Best of all, feature film remains a plausible strand in the slates of Australian production companies, which is vital for a host of reasons.
There has been a persistent thread of neatness in the government’s policy, which it calls ‘harmonisation’. It wanted both sectors to have the same rebate and ended up with a regime in which the numbers lined up with the support to the international sector. Because the rebate is part of the Tax Act, it needed to pass legislation which it could have lost in the Senate. For financial reasons it needs to bring in the 30% for the televisions sector on a neat, defined date which it set at July 1. So the clock was ticking on a parliamentary standoff in full view of the press gallery.
What is more, the industry’s lobby strikes on Canberra included all the cross-benchers. The possibility of a Senate standoff was no mere hope. Better to retreat and legislate some deharmonisation, knowing that no-one will oppose this particular legislation now, which after all offers a subsidy to commercial broadcast television.
The diplomacy was always a balancing act, because the government could respond by returning to the status quo, which would have reduced the television rebate to 20% again and set the industry against itself. The fact that the government did not default to this simple position suggests that senior ministers finally understood that the screen sector is not one unified business with common strategies. There is no single mechanism which works.

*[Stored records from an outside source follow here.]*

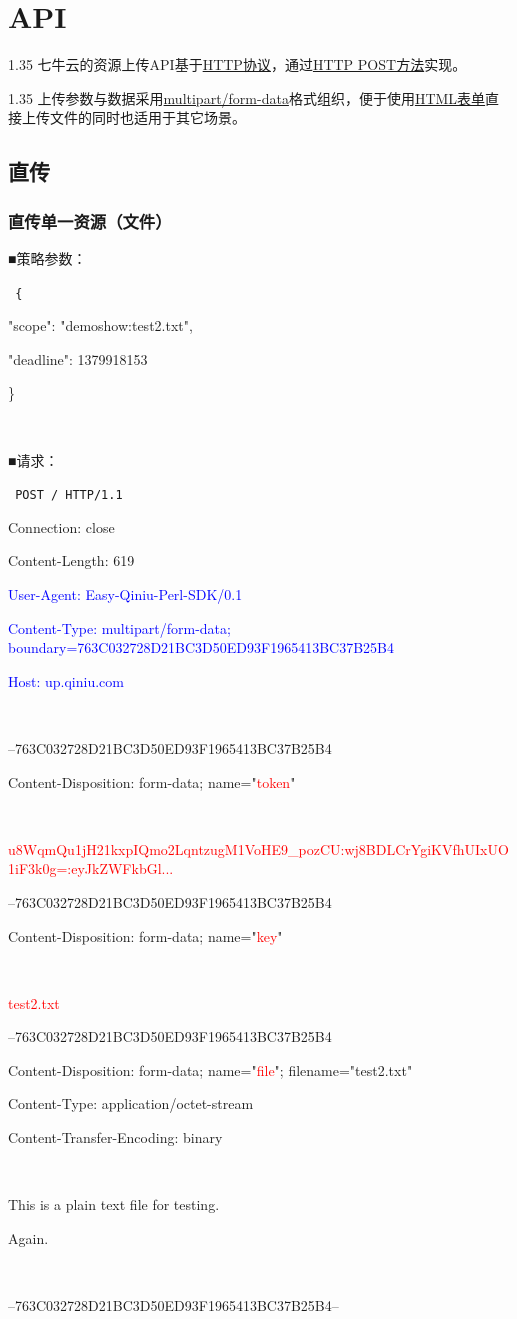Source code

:\documentclass[11pt, oneside]{book}
\newcommand{\qpara}[1]{
\vspace{0.2em}
\begin{spacing}{1.35}
\noindent
#1\par
\end{spacing}
\vspace{0.2em}
}
\newcommand{\qblock}[1]{
\vspace{0.1em}
\noindent
#1\par
\vspace{0.1em}
}
\newcommand{\qhttp}[1]{\noindent #1\par}
\begin{document}
\chapter{API}

\qpara{七牛云的资源上传API基于\href{http://en.wikipedia.org/wiki/Hypertext\_Transfer\_Protocol}{HTTP协议}，通过\href{http://en.wikipedia.org/wiki/POST\_(HTTP)}{HTTP POST方法}实现。}
\qpara{上传参数与数据采用\href{http://en.wikipedia.org/wiki/MIME\#Multipart\_messages}{multipart/form-data}格式组织，便于使用\href{http://www.w3.org/TR/html4/interact/forms.html}{HTML表单}直接上传文件的同时也适用于其它场景。}

\section{直传}

\subsection{直传单一资源（文件）}

\qblock{■\thinspace 策略参数：}
{
\tt \footnotesize
\qhttp{\{}
\qhttp{    "scope":    "demoshow:test2.txt",}
\qhttp{    "deadline": 1379918153}
\qhttp{\}}
\qhttp{\ }
}

\qblock{■\thinspace 请求：}
{
\tt \footnotesize
\qhttp{POST / HTTP/1.1}
\qhttp{Connection: close}
\qhttp{Content-Length: 619}
\qhttp{\textcolor{blue}{User-Agent: Easy-Qiniu-Perl-SDK/0.1}}
\qhttp{\textcolor{blue}{Content-Type: multipart/form-data; boundary=763C032728D21BC3D50ED93F1965413BC37B25B4}}
\qhttp{\textcolor{blue}{Host: up.qiniu.com}}
\qhttp{\ }
\qhttp{--763C032728D21BC3D50ED93F1965413BC37B25B4}
\qhttp{Content-Disposition: form-data; name="\textcolor{red}{token}"}
\qhttp{\ }
\qhttp{\textcolor{red}{u8WqmQu1jH21kxpIQmo2LqntzugM1VoHE9\_pozCU:wj8BDLCrYgiKVfhUIxUO1iF3k0g=:eyJkZWFkbGl...}}
\qhttp{--763C032728D21BC3D50ED93F1965413BC37B25B4}
\qhttp{Content-Disposition: form-data; name="\textcolor{red}{key}"}
\qhttp{\ }
\qhttp{\textcolor{red}{test2.txt}}
\qhttp{--763C032728D21BC3D50ED93F1965413BC37B25B4}
\qhttp{Content-Disposition: form-data; name="\textcolor{red}{file}"; filename="test2.txt"}
\qhttp{Content-Type: application/octet-stream}
\qhttp{Content-Transfer-Encoding: binary}
\qhttp{\ }
\qhttp{\textcolor{YellowOrange}{This is a plain text file for testing.}}
\qhttp{\textcolor{YellowOrange}{Again.}}
\qhttp{\ }
\qhttp{--763C032728D21BC3D50ED93F1965413BC37B25B4--}
\qhttp{\ }
}
\end{document}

Diligent mainstream journalism by Karl Quinn of the Age/SMH/Nine group established the crucial role of the Parliamentary Friends of the Screen Industry and its relationship with the Make It Australian campaigners representing the sector and its various lobbying groups. Bryan Brown knew the Nationals Deputy Leader David Littleproud as a former chair of that group and tickled him on the phone in January. Two lobbying assaults on Parliament followed.

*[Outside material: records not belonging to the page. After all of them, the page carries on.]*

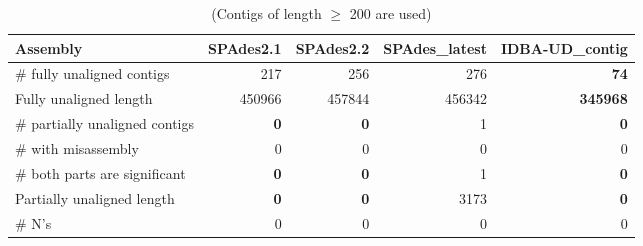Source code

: \documentclass[12pt,a4paper]{article}
\begin{document}
\begin{table}[ht]
\begin{center}
\caption{(Contigs of length $\geq$ 200 are used)}
\begin{tabular}{|l*{4}{|r}|}
\hline
Assembly & SPAdes2.1 & SPAdes2.2 & SPAdes\_latest & IDBA-UD\_contig \\ \hline
\# fully unaligned contigs & 217 & 256 & 276 & {\bf 74} \\ \hline
Fully unaligned length & 450966 & 457844 & 456342 & {\bf 345968} \\ \hline
\# partially unaligned contigs & {\bf 0} & {\bf 0} & 1 & {\bf 0} \\ \hline
    \# with misassembly & 0 & 0 & 0 & 0 \\ \hline
    \# both parts are significant & {\bf 0} & {\bf 0} & 1 & {\bf 0} \\ \hline
Partially unaligned length & {\bf 0} & {\bf 0} & 3173 & {\bf 0} \\ \hline
\# N's & 0 & 0 & 0 & 0 \\ \hline
\end{tabular}
\end{center}
\end{table}
\end{document}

The campaign became bizarre in February, according to Quinn.
‘In the last week of February, Brown, Deaner and Wiegard went to Canberra to lobby politicians in person. There was no meeting lined up with either the PM or the Treasurer, but after Liberal backbencher Trent Zimmerman, now chair of the Friends of the Screen Industry, posted a video in which he and Brown debated who should play Frydenberg in a film about his battle with Facebook – “Josh is coming out on top,” Brown said, “he’s tough” – word spread. On the 24th, they got separate meetings with the PM and another with the Treasurer after space was suddenly cleared in their respective diaries.’

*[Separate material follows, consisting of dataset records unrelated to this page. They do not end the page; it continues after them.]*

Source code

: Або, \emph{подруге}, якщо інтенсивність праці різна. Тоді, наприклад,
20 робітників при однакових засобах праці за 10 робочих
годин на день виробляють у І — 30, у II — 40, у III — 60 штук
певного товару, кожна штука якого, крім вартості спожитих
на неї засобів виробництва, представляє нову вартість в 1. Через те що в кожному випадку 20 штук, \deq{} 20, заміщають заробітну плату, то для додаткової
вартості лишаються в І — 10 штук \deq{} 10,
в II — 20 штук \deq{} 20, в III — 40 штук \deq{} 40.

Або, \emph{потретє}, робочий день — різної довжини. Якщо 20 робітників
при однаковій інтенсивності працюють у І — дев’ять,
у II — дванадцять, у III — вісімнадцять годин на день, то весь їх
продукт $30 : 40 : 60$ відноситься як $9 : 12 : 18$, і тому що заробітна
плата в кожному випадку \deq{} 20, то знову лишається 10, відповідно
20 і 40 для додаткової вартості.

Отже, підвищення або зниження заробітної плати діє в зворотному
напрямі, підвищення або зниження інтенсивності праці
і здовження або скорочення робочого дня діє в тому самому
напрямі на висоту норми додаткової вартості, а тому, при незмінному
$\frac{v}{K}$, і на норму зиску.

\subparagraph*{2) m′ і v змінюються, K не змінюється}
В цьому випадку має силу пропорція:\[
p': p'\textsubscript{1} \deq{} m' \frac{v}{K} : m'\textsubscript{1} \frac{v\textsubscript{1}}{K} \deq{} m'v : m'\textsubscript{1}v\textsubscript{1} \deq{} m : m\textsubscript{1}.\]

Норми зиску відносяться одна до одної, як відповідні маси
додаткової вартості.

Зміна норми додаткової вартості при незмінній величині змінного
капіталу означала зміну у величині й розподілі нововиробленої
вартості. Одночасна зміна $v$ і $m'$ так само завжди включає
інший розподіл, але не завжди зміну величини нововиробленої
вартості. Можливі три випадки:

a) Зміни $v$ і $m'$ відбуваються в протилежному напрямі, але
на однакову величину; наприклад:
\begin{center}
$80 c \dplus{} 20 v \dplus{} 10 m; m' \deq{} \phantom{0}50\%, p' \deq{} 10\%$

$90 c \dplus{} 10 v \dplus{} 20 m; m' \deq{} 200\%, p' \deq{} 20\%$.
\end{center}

We now know that the lobbying occurred at exactly the right time. These events are built around some diary appointments, but a lot of business is done on the fly, as members and advisors are caught between their own engagements. The atmosphere was unusually friendly because COVID reduced the population, squashed a lot of business and left the corridors of power a bit creepy. It happened just before the government was caught in its sex scandal firestorm.
The Nationals broke with the official government position to pass a motion supporting the 40%, the ALP did its bit, along with Sarah Hanson-Young who has been a vocal supporter of the sector in public.
The industry has been racing to put films into production before the cutoff date of July 1. Television will continue to wait until then, so there could still be a traffic jam around the middle of the year.
And Minister Fletcher will be doing a happy dance around his office.